■ Source extract:
################

# Schwinn identification assistance



## 75 Bronco (Oct 28, 2020)

Can anyone provide information on this Schwinn? The Schwinn serial number identification tool asked if the serial number was on the rear drop out OR under the pedal crank.  The serial number on this bike is on the head tube. Any idea of value? The rims look like they may be semi valuable? This bike was used to go down steep caves in Hawaii. according to the current owner its at least 40 years old.  Thank you


----------



## Freqman1 (Oct 28, 2020)

Out of my wheelhouse but looks like a Greenville, MS bike built Aug of '84. I'm not seeing much value but I'm sure some late model Schwinn experts will chime in. V/r Shawn


----------



## 75 Bronco (Oct 28, 2020)

Thank you for the info. i agree probably 84‘ however the wheels/hubs are not stock. Wondering what the history on those are and value


----------



## GTs58 (Oct 29, 2020)

That's a 1984 Schwinn built by Murray using parts Schwinn supplied like the head tube and rear drop outs. The actual build date should be stamped in the head badge next to the letter I.


----------



## GTs58 (Oct 29, 2020)

That's a 1984 Schwinn built by Murray using parts Schwinn supplied like the head tube and rear drop outs. The actual build date should be stamped in the head badge next to the letter I.

Thanks for the double post John Candy!!!!!!!!!!


----------



## Xlobsterman (Oct 29, 2020)

75 Bronco said:


> Can anyone provide information on this Schwinn? The Schwinn serial number identification tool asked if the serial number was on the rear drop out OR under the pedal crank.  The serial number on this bike is on the head tube. Any idea of value? The rims look like they may be semi valuable? This bike was used to go down steep caves in Hawaii. according to the current owner its at least 40 years old.  Thank you




What are the 4 numbers stamped into the head badge?


----------



## birdzgarage (Oct 29, 2020)

The wheels and other parts are nice stuff.atom drum hubs laced to araya 7x rims.nice bars.more pics of the parts would help id the other stuff.appears to be nice era correct parts.neat bike with a kool story.sweet mid eightys klunker build.


----------



## Oilit (Oct 29, 2020)

Can we get a better picture of the serial number? I see H400124 but these usually started with two letters, unless there was a change in 84. The decals look like those on the Murray built Schwinns and the wheels aren't stock, but the drum brakes are a nice touch. Are the rims anodized aluminum or painted steel? And a picture of the bottom bracket area would confirm if it's Murray built. That bike will clean up and be a looker!


----------



## Robert Troub (Oct 29, 2020)

75 Bronco said:


> Thank you for the info. i agree probably 84‘ however the wheels/hubs are not stock. Wondering what the history on those are and value



more value in the frame.....


----------



## Simple. (Nov 1, 2020)

That’s a nice setup with the wheels, forks, and bars.  I wish I could buy a setup like that for one of my frames!


----------

################

■ Data visualization images:
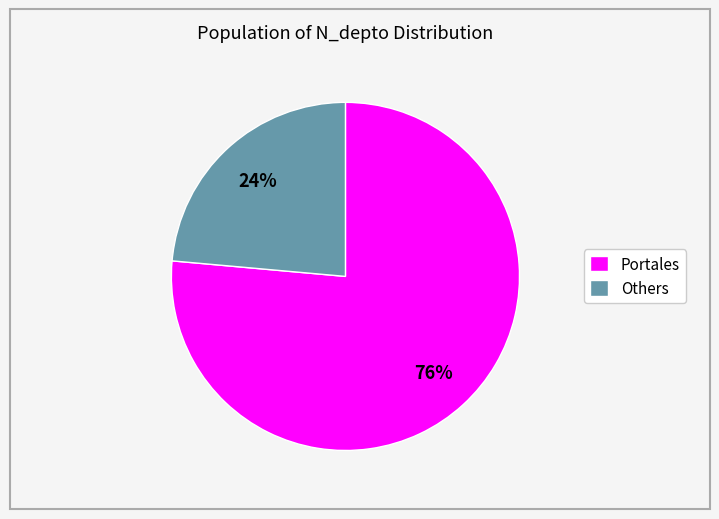

How many slices are in this pie chart?

2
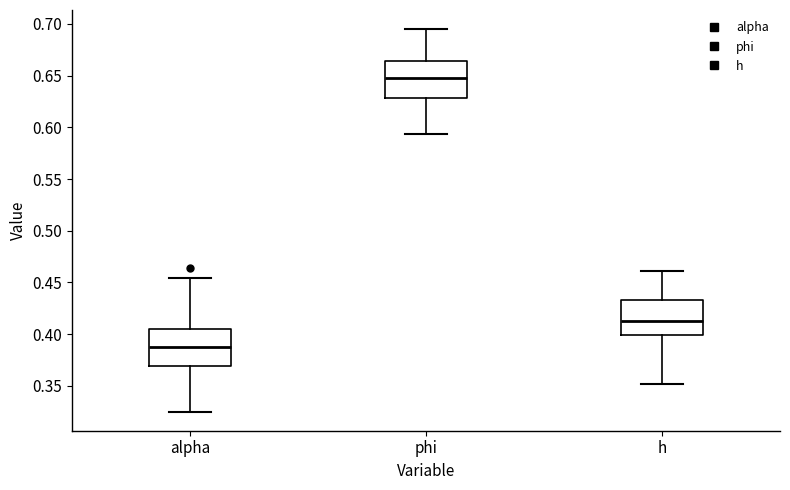

Where is the lower edge of the box for alpha on the y-axis? The values are not printed on the chart, so give them approximately, as read against the axis.

0.370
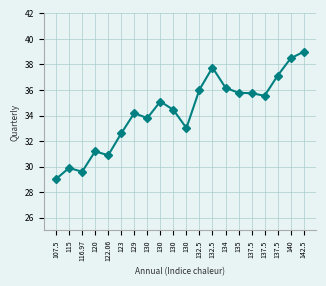

How many data points are less than 35?

10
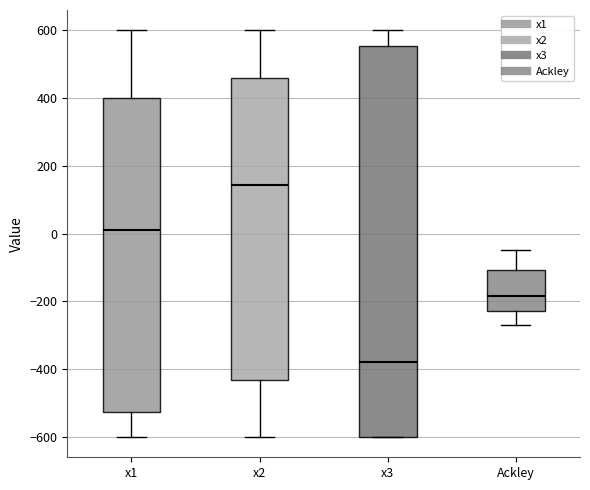

Which box has the highest median line?

x2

################

■ Work order 1: Write out the Schwinn identification thread word for word, everything from "# Schwinn identification" down to "Freqman1 (Oct 28, 2020)".
■ Work order 2: Convert every nonblank line of the data visualization listing into a Markdown table with the columns Number and Listing line, and leave the pictures out of your answer.

■ Expected answer 1:
# Schwinn identification assistance



## 75 Bronco (Oct 28, 2020)

Can anyone provide information on this Schwinn? The Schwinn serial number identification tool asked if the serial number was on the rear drop out OR under the pedal crank.  The serial number on this bike is on the head tube. Any idea of value? The rims look like they may be semi valuable? This bike was used to go down steep caves in Hawaii. according to the current owner its at least 40 years old.  Thank you


----------



## Freqman1 (Oct 28, 2020)

■ Expected answer 2:
| Number | Listing line |
|---|---|
| 1 | How many slices are in this pie chart? |
| 2 | 2 |
| 3 | Where is the lower edge of the box for alpha on the y-axis? The values are not printed on the chart, so give them approximately, as read against the axis. |
| 4 | 0.370 |
| 5 | How many data points are less than 35? |
| 6 | 10 |
| 7 | Which box has the highest median line? |
| 8 | x2 |